Exercise aim:
The task calls for each line of the records below in which the word "control" appears.

============

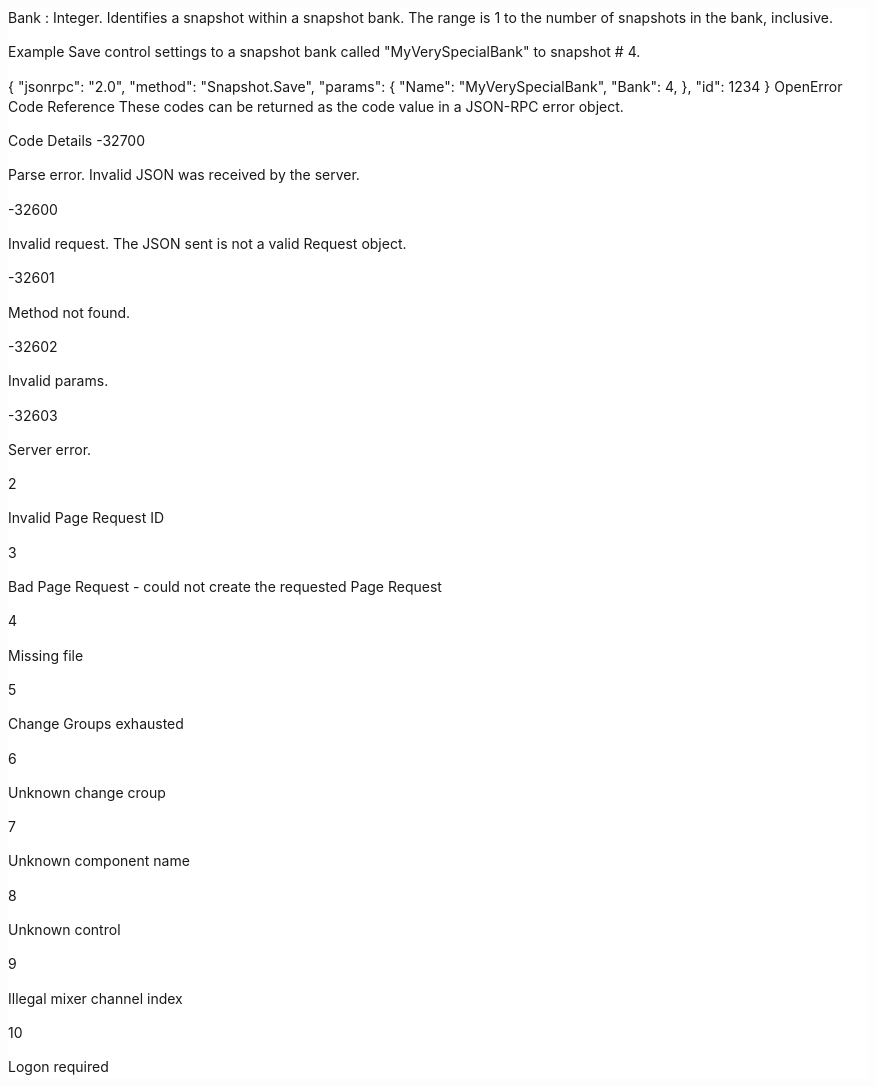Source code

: Bank :  Integer. Identifies a snapshot within a snapshot bank. The range is 1 to the number of snapshots in the bank, inclusive.

Example
Save control settings to a snapshot bank called "MyVerySpecialBank" to snapshot # 4.

{
  "jsonrpc": "2.0",
  "method": "Snapshot.Save", 
  "params": {
    "Name": "MyVerySpecialBank",
    "Bank": 4, 
  },
  "id": 1234
}
OpenError Code Reference
These codes can be returned as the code value in a JSON-RPC error object.

Code	Details
-32700

Parse error. Invalid JSON was received by the server.

-32600

Invalid request. The JSON sent is not a valid Request object.

-32601

Method not found.

-32602

Invalid params.

-32603

Server error.

2

Invalid Page Request ID

3

Bad Page Request - could not create the requested Page Request

4

Missing file

5

Change Groups exhausted

6

Unknown change croup

7

Unknown component name

8

Unknown control

9

Illegal mixer channel index

10

Logon required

============

Task answer:
Save control settings to a snapshot bank called "MyVerySpecialBank" to snapshot # 4.
Unknown control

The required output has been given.